▸ Work required
Collect each line of the records containing the string "коригувальників".

|---|

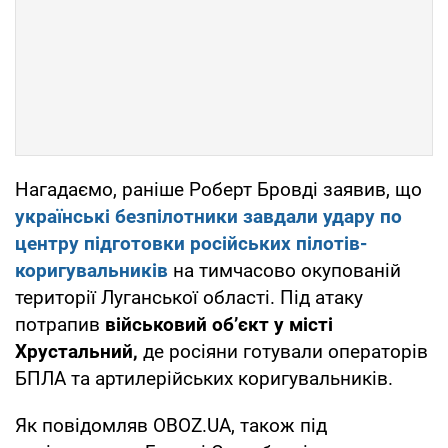
Нагадаємо, раніше Роберт Бровді заявив, що
українські безпілотники
завдали удару по
центру підготовки російських пілотів-
коригувальників
на тимчасово окупованій
території Луганської області. Під атаку
потрапив
військовий об’єкт у місті
Хрустальний,
де росіяни готували операторів
БПЛА та артилерійських коригувальників.
Як повідомляв OBOZ.UA, також під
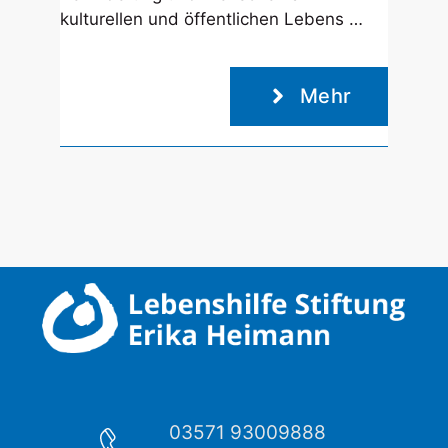
kulturellen und öffentlichen Lebens …
Mehr
03571 93009888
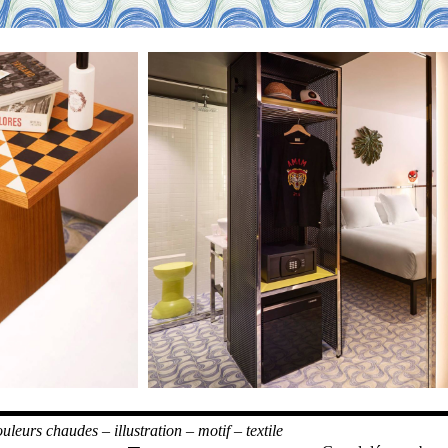
ouleurs chaudes
–
illustration
–
motif
–
textile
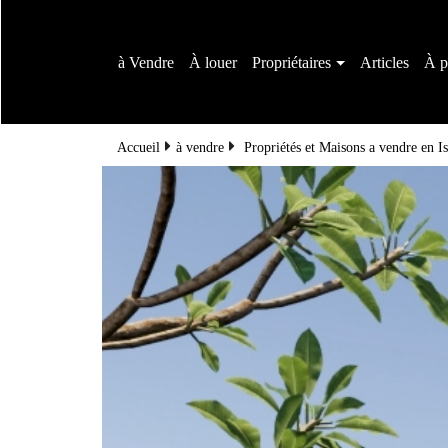
à Vendre
À louer
Propriétaires
Articles
À p
Accueil
à vendre
Propriétés et Maisons a vendre en Is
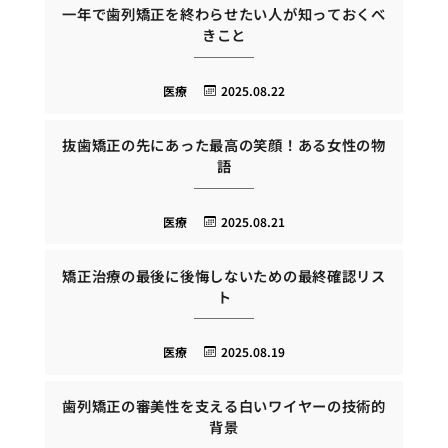
一年で歯列矯正を終わらせたい人が知っておくべ
きこと
医療
2025.08.22
抜歯矯正の先にあった最高の笑顔！ある女性の物
語
医療
2025.08.21
矯正治療の最後に後悔しないための最終確認リス
ト
医療
2025.08.19
歯列矯正の審美性を支える白いワイヤーの技術的
背景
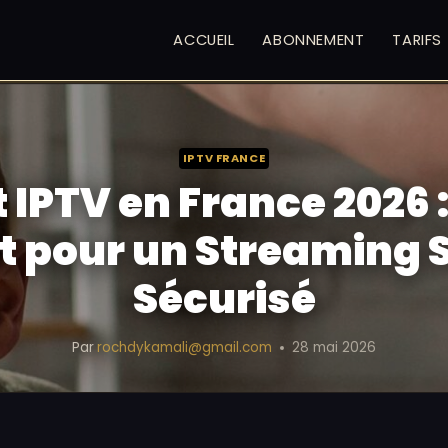
ACCUEIL
ABONNEMENT
TARIFS
IPTV FRANCE
 IPTV en France 2026 
 pour un Streaming S
Sécurisé
Par
rochdykamali@gmail.com
28 mai 2026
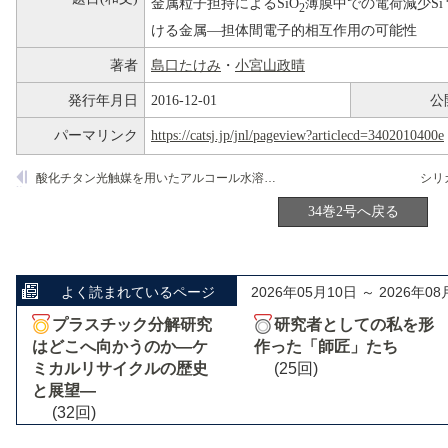
金属粒子担持によるSiO
薄膜中での電荷減少Si
2
ける金属―担体間電子的相互作用の可能性
著者
島口たけみ
・
小宮山政晴
発行年月日
2016-12-01
公
パーマリンク
https://catsj.jp/jnl/pageview?articlecd=3402010400e
酸化チタン光触媒を用いたアルコール水溶液からの水素発生機構
34巻2号へ戻る
よく読まれているページ
2026年05月10日 ～ 2026年08
プラスチック分解研究
研究者としての私を形
はどこへ向かうのか―ケ
作った「師匠」たち
ミカルリサイクルの歴史
(25回)
と展望―
(32回)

|---|

▸ Completed exercise
коригувальників
БПЛА та артилерійських коригувальників.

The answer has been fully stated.